News Wikis

Today Joey Baker tweeted about a link to a blog post on the Nieman Journalism Lab which talks about the author’s vision of the future of digital news creation and utilization. One of the core concepts was the idea that a wiki would serve as an authoritative information source, to which blog or news posts would point for background while providing just new tidbits of information themselves. This reminded me of Daniel Bachhuber’s post on topical wikis on the CoPress blog a few months ago. Daniel and I had had a personal conversation about the topic, but I’m not sure I really understood it at the time.

Since that talk with Daniel, I’ve been hard at work on Courant News and thinking about the problems of actual journalistic content production from the editorial standpoint instead of the purely technical standpoint with which I was more familiar.
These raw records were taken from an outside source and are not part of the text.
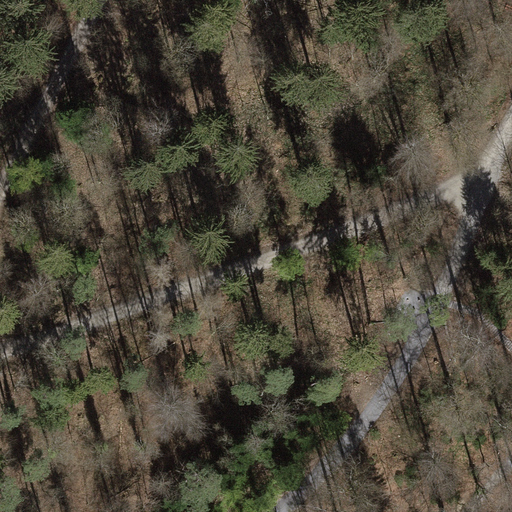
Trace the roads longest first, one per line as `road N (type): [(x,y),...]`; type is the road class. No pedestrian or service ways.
road 1 (track): [(0,354),(116,329),(326,250),(481,178)]
road 2 (track): [(280,511),(378,403),(467,245)]
road 3 (track): [(99,0),(0,189)]
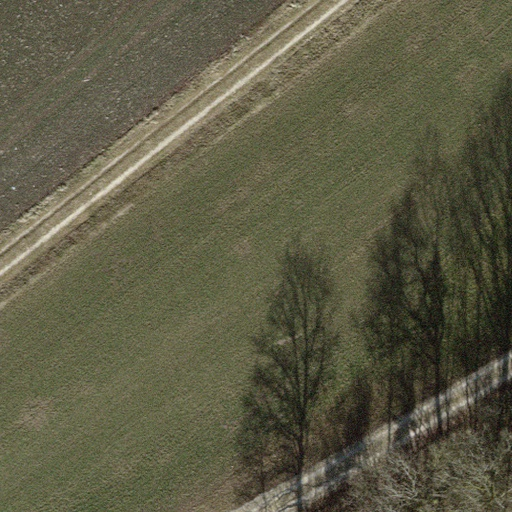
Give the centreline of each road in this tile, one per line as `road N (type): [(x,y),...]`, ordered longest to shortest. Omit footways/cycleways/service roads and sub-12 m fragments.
road 1 (track): [(333,0),(0,266)]
road 2 (track): [(511,355),(270,511)]
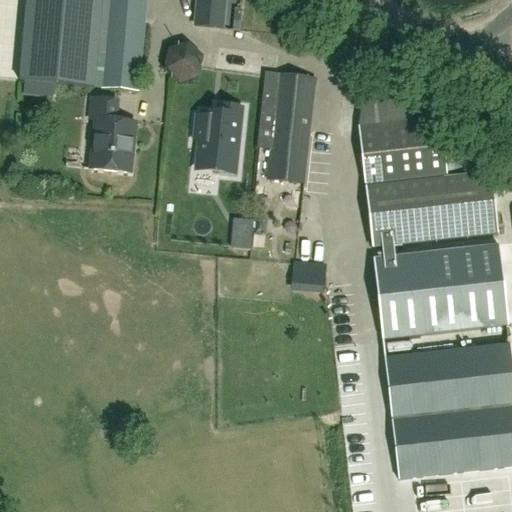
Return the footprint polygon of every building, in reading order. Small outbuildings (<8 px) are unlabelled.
[(26,0),(20,82),(94,89),(102,0),(26,0)] [(138,93),(145,0),(109,0),(102,90),(138,93)] [(224,0),(195,0),(193,27),(222,29),(224,0)] [(189,41),(169,47),(164,73),(181,84),(197,78),(204,56),(189,41)] [(304,186),(316,81),(268,76),(260,147),(269,148),(266,182),(304,186)] [(447,181),(440,119),(412,123),(409,92),(363,88),(358,128),(366,190),(447,181)] [(181,117),(190,95),(177,90),(168,111),(181,117)] [(96,122),(90,171),(130,175),(136,124),(107,121),(108,116),(116,117),(118,102),(93,100),(90,121),(96,122)] [(197,118),(194,143),(199,144),(197,162),(213,164),(212,173),(234,176),(241,110),(219,107),(218,115),(202,114),(202,118),(197,118)] [(372,248),(497,236),(491,180),(364,193),(372,248)] [(244,222),(243,231),(252,231),(253,223),(244,222)] [(508,327),(499,248),(374,262),(383,341),(508,327)] [(293,265),(291,283),(323,285),(325,268),(293,265)] [(221,338),(309,328),(308,315),(296,316),(295,311),(218,320),(221,338)] [(511,469),(511,362),(510,347),(385,361),(398,482),(511,469)]
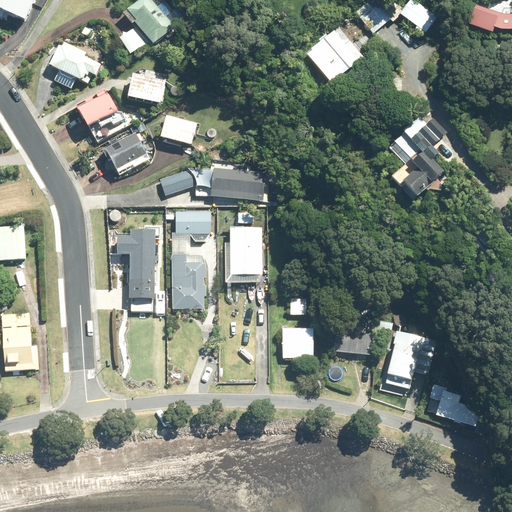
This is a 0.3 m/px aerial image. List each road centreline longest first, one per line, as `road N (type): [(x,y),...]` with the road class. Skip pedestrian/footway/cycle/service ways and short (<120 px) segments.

As a result, I think that this idea actually has much more merit than I initially gave it credit for, and could serve as a valuable tool for both the news organization and its consumers.

For the news organization itself, a wiki can serve as a tool for maintaining stores of information on given topics, from which reporters can refresh their knowledge or learn about a new beat. Instead of relying on a constant rehashing of the history of a given subject in articles, a wiki can maintain a persistent record and be updated with new information to maintain a consistent information source over time. By tying that in with tagged content, as Daniel suggests, such wiki pages can be useful tools for research and exploration in addition to purely documentary purposes.
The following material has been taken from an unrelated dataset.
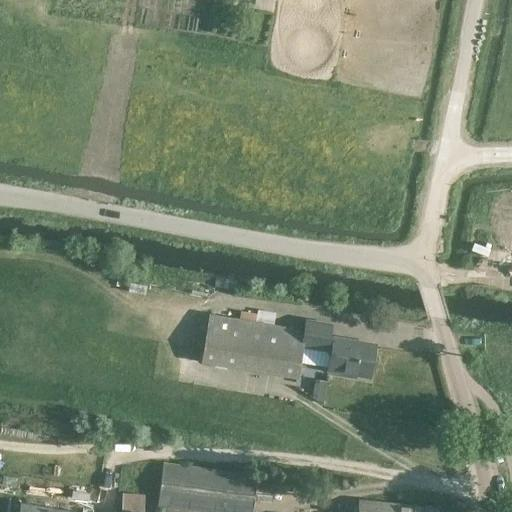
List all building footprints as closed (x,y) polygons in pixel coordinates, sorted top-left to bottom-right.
[(209,314),(201,362),(296,378),(304,330),(209,314)] [(306,319),(302,347),(327,352),(324,374),(369,382),(375,346),(329,338),(332,323),(306,319)] [(189,511),(190,509),(210,511),(251,511),(256,476),(163,463),(157,505),(161,505),(160,511),(189,511)] [(141,511),(143,497),(122,495),(120,511),(141,511)] [(434,511),(435,509),(359,501),(358,511),(434,511)]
Similar arguments can be extended to the news consumers as well. Instead of relying on search functionality to find out more history or related information about the contents of an article or an arbitrary subject, a consumer can look at the comprehensive wiki. I can’t count how many times I have gone to Wikipedia to look up information on all sorts of random topics. Having a wiki run and/or produced by a news organization allows for it to be more in-depth –and potentially more credible– than a general-purpose wiki like Wikipedia.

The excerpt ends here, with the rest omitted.